1999: Fears of Y2K caused the Fed to expand liquidity way too fast in late 1999 (and then they raked in that money too rapidly in early 2000), adding to the tech bubble and making its "pop" bigger. In addition, the Gramm-Leach-Bliley Financial Services Modernization Act (passed overwhelmingly by Congress) was signed by President Clinton on November 12, 1999, right before the stock market’s peak. It allowed the creation of mortgage-backed securities, collateralized debt obligations (CDOs) and Structured Investment Vehicles (SIVs)— all those names which have become infamous by now— but there is more:

2007: The market decline of 2007-09 was also caused by massive government spending (Guns and Butter II) under President George W. Bush and a Republican Congress. Trying to fight 2½ wars while also trying to solve a variety of social ills— and never vetoing a billBush’s administration was a reflection of the same kind of hubris which destroyed Johnson’s first Guns and Butter efforts back in the late 1960s.
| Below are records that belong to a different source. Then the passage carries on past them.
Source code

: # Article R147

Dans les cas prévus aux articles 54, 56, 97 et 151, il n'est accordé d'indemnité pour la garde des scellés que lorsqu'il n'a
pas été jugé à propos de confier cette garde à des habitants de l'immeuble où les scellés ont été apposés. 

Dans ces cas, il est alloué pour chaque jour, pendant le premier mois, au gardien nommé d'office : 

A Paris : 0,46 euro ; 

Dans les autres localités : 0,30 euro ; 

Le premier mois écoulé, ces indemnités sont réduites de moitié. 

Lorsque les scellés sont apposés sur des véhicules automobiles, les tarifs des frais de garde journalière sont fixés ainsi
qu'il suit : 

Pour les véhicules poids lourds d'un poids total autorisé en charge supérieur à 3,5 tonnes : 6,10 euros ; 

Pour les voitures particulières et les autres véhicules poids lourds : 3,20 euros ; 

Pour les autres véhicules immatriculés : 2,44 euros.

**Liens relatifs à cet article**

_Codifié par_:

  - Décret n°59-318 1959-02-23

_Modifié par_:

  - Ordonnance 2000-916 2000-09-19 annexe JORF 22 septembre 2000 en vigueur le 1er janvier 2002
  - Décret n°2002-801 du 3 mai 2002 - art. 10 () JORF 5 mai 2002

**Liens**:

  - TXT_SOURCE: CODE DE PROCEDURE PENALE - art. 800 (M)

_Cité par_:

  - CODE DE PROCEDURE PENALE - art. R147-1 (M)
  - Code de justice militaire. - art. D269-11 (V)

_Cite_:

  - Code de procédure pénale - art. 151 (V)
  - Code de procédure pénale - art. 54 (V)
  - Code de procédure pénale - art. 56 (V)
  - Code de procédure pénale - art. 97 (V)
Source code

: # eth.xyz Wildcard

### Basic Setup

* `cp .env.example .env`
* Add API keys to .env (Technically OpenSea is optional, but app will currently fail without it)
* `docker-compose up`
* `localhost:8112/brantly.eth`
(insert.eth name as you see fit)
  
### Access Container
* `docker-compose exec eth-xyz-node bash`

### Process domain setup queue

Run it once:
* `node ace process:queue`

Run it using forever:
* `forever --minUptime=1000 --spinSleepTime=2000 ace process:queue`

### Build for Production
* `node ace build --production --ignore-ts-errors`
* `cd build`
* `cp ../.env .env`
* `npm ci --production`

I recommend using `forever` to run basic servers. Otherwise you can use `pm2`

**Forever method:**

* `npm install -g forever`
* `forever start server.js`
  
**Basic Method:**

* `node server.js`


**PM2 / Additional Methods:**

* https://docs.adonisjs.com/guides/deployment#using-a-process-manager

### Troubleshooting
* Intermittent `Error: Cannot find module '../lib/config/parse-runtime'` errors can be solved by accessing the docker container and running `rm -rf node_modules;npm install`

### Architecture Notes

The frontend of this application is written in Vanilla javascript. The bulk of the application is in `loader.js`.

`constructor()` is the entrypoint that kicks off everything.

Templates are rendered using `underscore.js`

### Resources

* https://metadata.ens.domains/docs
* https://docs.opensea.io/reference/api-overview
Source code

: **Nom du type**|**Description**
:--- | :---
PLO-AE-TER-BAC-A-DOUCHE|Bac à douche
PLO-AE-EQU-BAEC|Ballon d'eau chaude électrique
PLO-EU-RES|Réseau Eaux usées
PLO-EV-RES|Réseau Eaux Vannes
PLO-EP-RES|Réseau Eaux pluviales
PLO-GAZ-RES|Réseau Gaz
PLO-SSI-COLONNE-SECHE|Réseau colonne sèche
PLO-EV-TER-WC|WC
What’s Next? The bottom line of this brief history lesson is that specific financial blunders in 1930, 1965 and 1999 led to deep and long market declines, while enlightened policies in 1948 and 1982 led to long, powerful market surges. What will be the government’s next big mistake— or enlightened breakthrough?

The future is not locked in stone. The decisions that President Obama, Congress and the Fed make in the next year will determine if we have 7 to 10 more bad years or maybe only one more flat year before the next bull market. Voters also have a say: The mid-term elections of 2010 may help rescue our portfolios.